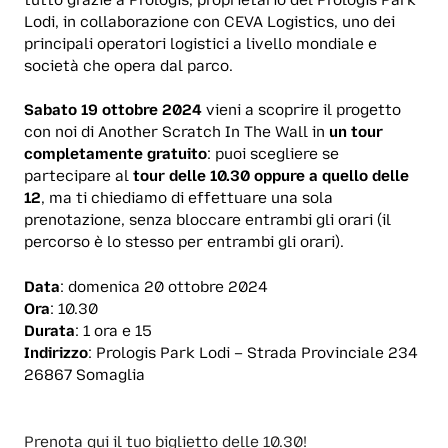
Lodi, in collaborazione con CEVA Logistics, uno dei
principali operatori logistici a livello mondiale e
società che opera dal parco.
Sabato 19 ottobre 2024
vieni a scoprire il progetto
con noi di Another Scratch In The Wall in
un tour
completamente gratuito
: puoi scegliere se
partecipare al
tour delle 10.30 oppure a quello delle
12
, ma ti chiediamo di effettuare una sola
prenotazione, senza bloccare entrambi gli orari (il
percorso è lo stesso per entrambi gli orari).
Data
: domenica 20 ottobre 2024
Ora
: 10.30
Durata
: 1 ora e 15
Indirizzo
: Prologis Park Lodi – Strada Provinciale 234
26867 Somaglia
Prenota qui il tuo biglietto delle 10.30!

:::::

• INSTRUCTION:
What lines in the listing include the string "entrambi"? Copy them out.

• ANSWER FOR THE TASK:
prenotazione, senza bloccare entrambi gli orari (il
percorso è lo stesso per entrambi gli orari).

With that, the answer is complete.